Ce procès va durer plus de 8 mois, les verdicts devant être rendus vers le 24 ou 25 mai 2022. Plusieurs juges d’instruction ont participé à l’enquête dont le rapport compte près d’un million de pages. Près de 1800 personnes se sont portées parties civiles. Des centaines de victimes des attentats, blessées ou rescapées et de proches des personnes assassinées vont y témoigner ainsi que des policiers, des dizaines d’experts, enquêteurs et membres du renseignement. Président de la République et ministre de l’Intérieur de l’époque, Hollande et Cazeneuve seront appelés à la barre à l’automne, Valls en tant qu’ancien Premier ministre et Le Drian, ancien ministre de la Défense, au printemps 2022.

Alors certainement ce procès apportera-t-il quantité d’informations sur cette tragédie à partir des enquêtes menées par les juges d’instruction mais il ne dira rien des causes profondes du terrorisme ni de la responsabilité des États des grandes puissances dont les dirigeants affichent avec arrogance leur bonne conscience.

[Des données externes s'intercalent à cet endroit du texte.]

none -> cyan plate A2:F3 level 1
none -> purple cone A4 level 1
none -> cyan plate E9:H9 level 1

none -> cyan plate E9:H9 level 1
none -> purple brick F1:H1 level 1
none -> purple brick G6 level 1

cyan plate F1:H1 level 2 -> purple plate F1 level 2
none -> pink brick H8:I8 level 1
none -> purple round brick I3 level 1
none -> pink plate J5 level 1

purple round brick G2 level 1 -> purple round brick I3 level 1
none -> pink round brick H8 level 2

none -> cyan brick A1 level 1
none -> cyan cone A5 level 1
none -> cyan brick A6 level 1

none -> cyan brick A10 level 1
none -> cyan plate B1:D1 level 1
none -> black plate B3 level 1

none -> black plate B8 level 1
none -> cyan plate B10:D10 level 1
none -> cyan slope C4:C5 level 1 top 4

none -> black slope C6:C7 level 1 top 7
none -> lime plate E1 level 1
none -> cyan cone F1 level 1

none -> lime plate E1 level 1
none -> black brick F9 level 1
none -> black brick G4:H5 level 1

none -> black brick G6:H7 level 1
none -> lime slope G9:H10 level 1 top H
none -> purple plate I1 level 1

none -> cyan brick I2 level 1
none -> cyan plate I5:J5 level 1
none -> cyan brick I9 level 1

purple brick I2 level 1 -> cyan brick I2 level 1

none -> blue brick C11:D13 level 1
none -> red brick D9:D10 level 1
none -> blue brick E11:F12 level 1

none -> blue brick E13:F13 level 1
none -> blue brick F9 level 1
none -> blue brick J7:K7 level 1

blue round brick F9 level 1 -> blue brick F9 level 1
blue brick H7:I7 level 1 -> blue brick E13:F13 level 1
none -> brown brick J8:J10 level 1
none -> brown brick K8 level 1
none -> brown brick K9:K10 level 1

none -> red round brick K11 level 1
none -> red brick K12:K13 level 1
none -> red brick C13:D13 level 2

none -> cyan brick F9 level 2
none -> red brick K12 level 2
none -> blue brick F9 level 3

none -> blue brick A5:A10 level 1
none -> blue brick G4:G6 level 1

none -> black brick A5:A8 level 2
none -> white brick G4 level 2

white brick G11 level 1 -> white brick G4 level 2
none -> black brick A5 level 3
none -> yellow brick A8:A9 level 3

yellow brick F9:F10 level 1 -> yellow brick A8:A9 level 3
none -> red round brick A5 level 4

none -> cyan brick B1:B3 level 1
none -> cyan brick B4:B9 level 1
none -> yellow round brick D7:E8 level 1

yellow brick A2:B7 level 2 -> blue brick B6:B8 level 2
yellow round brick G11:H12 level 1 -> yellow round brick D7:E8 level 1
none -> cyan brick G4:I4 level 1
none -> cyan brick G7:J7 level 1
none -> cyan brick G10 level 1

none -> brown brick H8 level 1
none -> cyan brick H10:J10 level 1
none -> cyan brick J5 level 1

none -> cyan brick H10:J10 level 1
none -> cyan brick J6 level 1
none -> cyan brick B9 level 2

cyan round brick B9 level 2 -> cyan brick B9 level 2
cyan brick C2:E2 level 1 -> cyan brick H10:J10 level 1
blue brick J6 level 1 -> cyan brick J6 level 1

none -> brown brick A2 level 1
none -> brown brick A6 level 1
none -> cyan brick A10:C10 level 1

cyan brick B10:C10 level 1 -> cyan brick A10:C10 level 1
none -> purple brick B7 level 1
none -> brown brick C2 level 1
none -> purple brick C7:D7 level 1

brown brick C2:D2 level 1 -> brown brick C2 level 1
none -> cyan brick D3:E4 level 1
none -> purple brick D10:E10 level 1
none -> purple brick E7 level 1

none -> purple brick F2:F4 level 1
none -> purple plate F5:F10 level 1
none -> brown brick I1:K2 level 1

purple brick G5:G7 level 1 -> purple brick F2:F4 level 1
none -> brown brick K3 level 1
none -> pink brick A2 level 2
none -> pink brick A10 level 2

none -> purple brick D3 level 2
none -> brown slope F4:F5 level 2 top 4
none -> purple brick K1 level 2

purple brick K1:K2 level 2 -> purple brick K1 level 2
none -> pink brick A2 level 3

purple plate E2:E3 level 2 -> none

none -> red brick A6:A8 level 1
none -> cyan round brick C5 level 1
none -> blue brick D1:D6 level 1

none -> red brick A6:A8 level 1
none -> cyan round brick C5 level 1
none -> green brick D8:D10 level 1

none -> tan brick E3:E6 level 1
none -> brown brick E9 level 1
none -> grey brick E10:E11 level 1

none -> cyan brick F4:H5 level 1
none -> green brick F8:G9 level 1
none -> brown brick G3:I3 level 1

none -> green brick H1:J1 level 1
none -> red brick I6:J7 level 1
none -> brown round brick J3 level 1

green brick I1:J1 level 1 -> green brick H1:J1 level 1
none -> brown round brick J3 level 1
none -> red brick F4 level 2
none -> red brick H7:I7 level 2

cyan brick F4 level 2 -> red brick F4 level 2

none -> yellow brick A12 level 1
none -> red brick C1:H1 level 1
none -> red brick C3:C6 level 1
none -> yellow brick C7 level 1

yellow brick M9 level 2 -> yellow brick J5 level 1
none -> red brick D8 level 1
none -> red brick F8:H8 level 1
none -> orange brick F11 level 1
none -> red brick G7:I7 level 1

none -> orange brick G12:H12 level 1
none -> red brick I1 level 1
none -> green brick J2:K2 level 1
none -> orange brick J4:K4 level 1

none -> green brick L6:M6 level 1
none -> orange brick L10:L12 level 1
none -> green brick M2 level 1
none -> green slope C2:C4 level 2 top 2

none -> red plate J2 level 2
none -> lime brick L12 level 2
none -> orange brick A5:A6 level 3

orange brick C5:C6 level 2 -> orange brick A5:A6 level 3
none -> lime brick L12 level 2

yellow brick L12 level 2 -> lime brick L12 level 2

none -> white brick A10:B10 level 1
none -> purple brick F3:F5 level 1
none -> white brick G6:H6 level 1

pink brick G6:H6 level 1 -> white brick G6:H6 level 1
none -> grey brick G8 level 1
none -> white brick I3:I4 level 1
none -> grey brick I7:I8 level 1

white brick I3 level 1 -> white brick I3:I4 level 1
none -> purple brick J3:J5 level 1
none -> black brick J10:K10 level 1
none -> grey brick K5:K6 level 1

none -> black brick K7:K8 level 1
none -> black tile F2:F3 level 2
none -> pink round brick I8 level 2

A les en croire, ils détiendraient la vérité et représenteraient le camp du bien, de la défense des libertés tandis que toutes les forces qui s’opposent à eux seraient l’incarnation du mal. Tous les moyens de propagande, de manipulation, de désinformation sont déployés pour accréditer cette vision policière de l’histoire. C’est ainsi qu’en 1990 les États-Unis ont inventé de toutes pièces des atrocités commises par les soldats irakiens dans des maternités koweïtiennes pour justifier le déclenchement de la guerre contre l’Irak au début 1991. Dix ans plus tard Bush fils, en 2003, a lancé une nouvelle guerre contre l’Irak au motif de cet énorme mensonge qu’étaient la prétendue détention par Saddam Hussein d’armes de destruction massive et ses soi-disant rapports avec Al-Quaïda.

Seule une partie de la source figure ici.